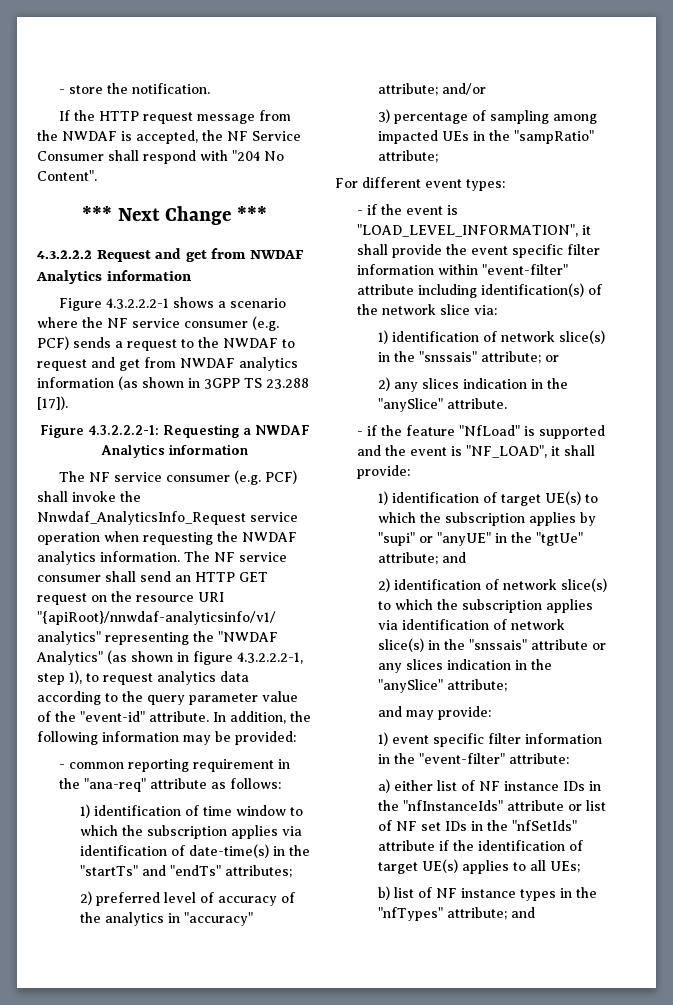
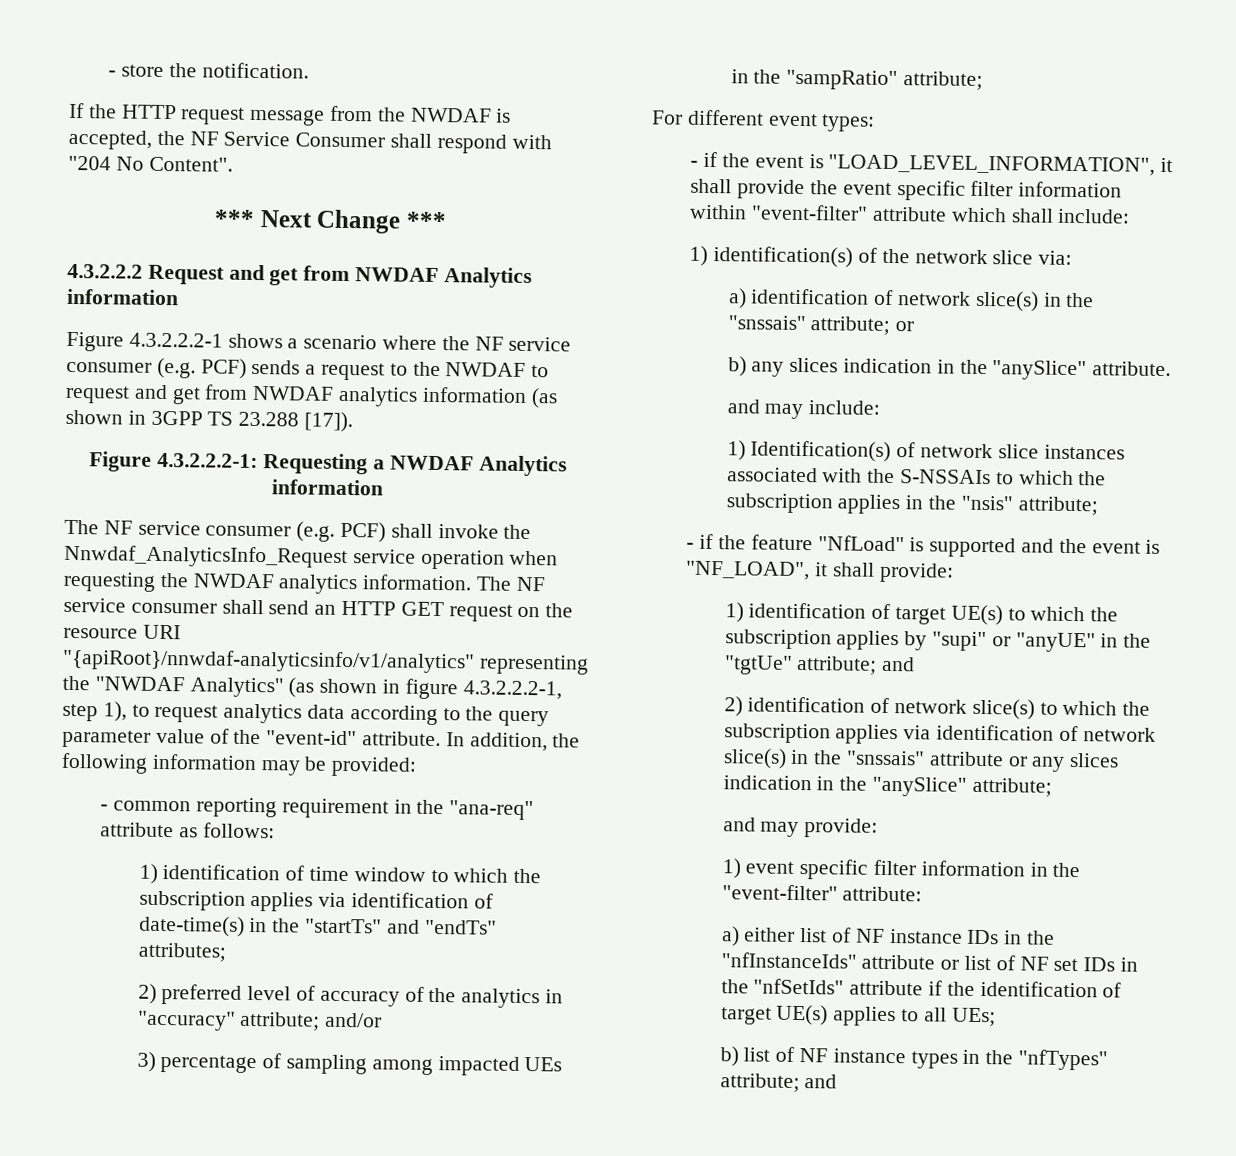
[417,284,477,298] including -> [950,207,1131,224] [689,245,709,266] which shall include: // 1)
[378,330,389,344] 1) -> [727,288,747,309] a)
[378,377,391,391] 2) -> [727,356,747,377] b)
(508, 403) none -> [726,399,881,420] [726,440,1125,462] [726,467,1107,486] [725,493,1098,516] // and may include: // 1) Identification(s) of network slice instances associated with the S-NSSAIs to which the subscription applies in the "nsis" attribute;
==
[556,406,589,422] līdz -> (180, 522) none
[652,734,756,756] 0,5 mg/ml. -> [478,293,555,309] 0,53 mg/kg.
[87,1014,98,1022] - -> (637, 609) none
...
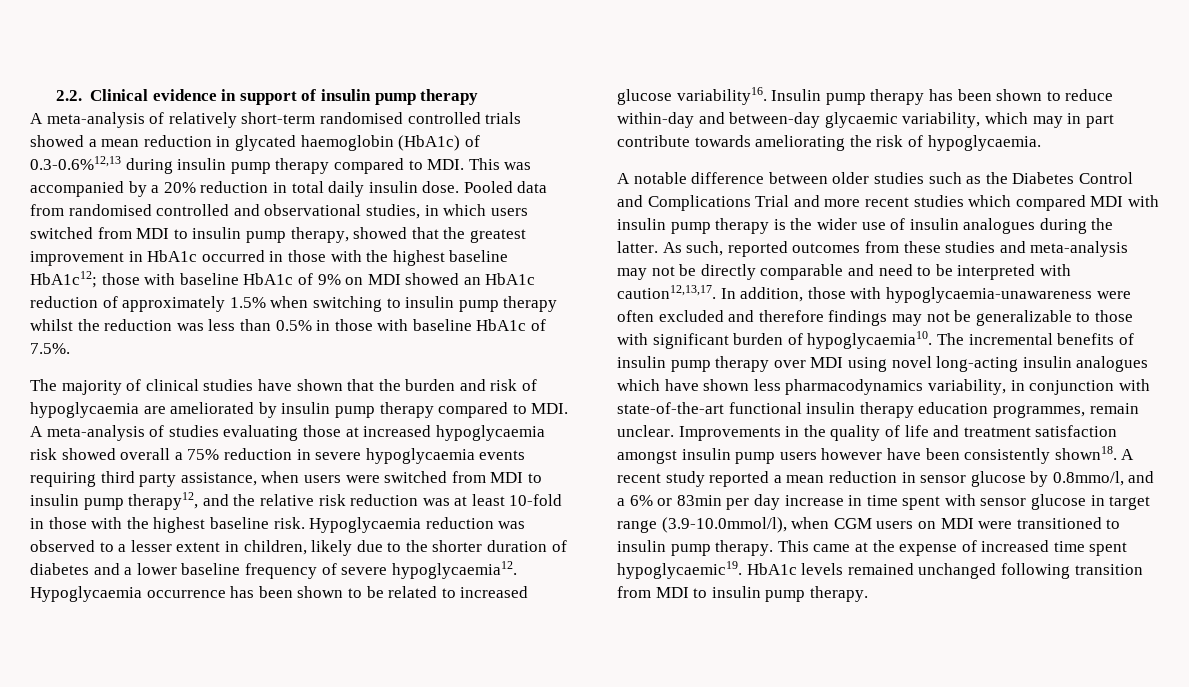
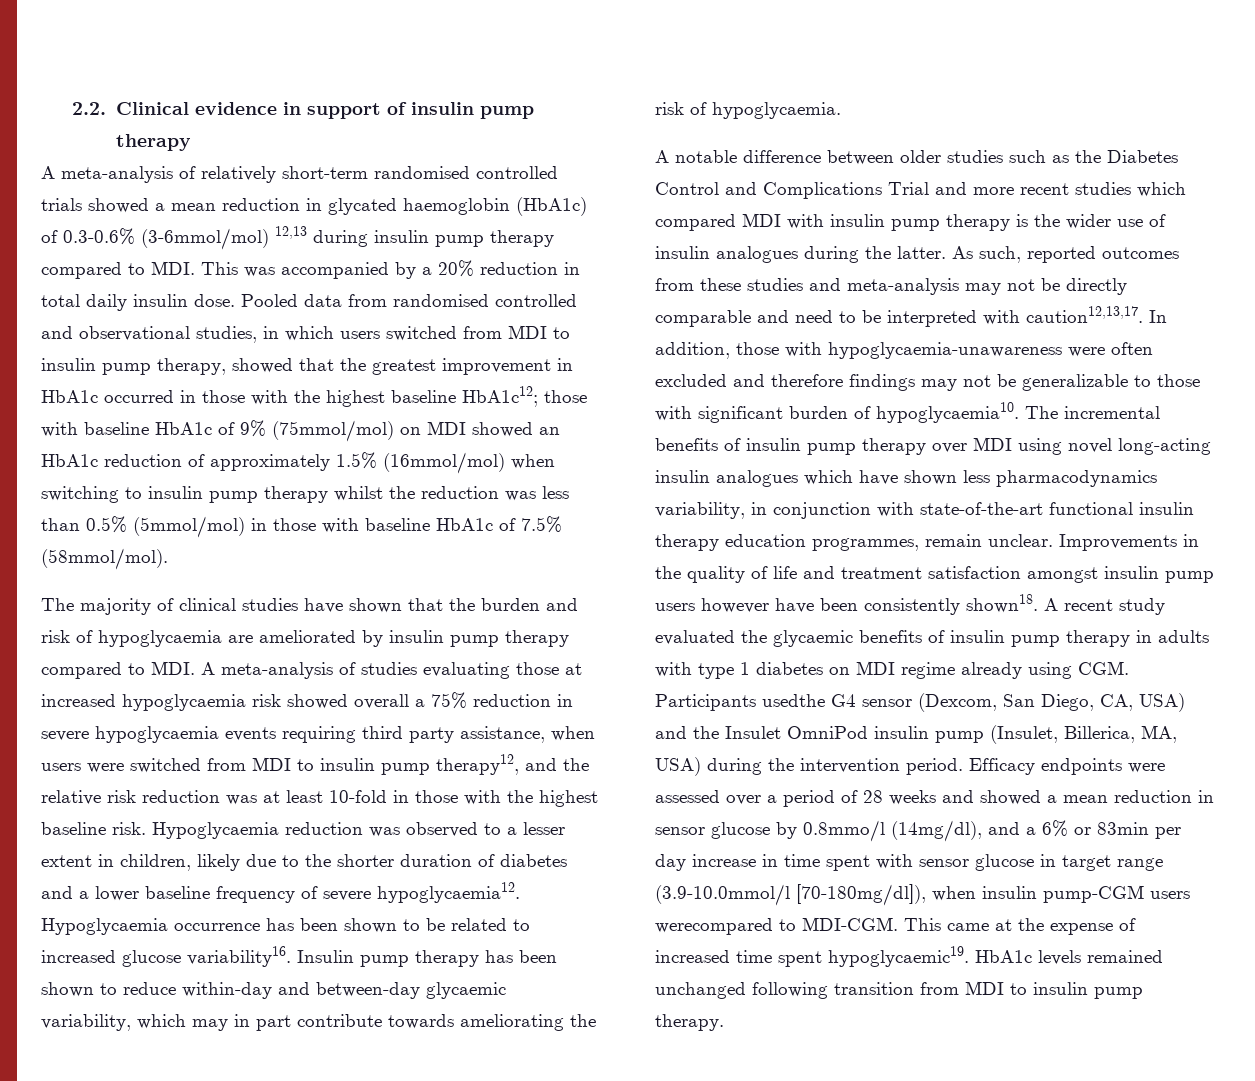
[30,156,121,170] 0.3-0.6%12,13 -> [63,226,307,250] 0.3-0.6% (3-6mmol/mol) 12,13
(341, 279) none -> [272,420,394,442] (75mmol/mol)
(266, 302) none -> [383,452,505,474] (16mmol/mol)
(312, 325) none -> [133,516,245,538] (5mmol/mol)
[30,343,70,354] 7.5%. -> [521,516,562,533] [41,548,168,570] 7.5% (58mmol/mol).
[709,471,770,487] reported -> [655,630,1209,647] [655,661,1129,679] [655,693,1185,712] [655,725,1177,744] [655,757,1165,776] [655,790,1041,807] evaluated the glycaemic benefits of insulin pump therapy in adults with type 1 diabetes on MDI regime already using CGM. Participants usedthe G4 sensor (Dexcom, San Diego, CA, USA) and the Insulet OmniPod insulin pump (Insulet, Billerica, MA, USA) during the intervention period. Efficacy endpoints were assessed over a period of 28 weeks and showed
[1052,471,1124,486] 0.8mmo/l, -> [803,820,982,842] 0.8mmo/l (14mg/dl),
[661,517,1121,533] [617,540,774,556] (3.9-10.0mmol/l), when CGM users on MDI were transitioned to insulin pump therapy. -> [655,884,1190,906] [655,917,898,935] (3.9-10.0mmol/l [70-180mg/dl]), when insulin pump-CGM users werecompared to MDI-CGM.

_Task instructions_
The response should hold exactly the lines starting at the line with "[417,284,477,298] including ->" and ending at the line with "(508, 403) none", and no other line of the material above.

_Solution for this exercise_
[417,284,477,298] including -> [950,207,1131,224] [689,245,709,266] which shall include: // 1)
[378,330,389,344] 1) -> [727,288,747,309] a)
[378,377,391,391] 2) -> [727,356,747,377] b)
(508, 403) none -> [726,399,881,420] [726,440,1125,462] [726,467,1107,486] [725,493,1098,516] // and may include: // 1) Identification(s) of network slice instances associated with the S-NSSAIs to which the subscription applies in the "nsis" attribute;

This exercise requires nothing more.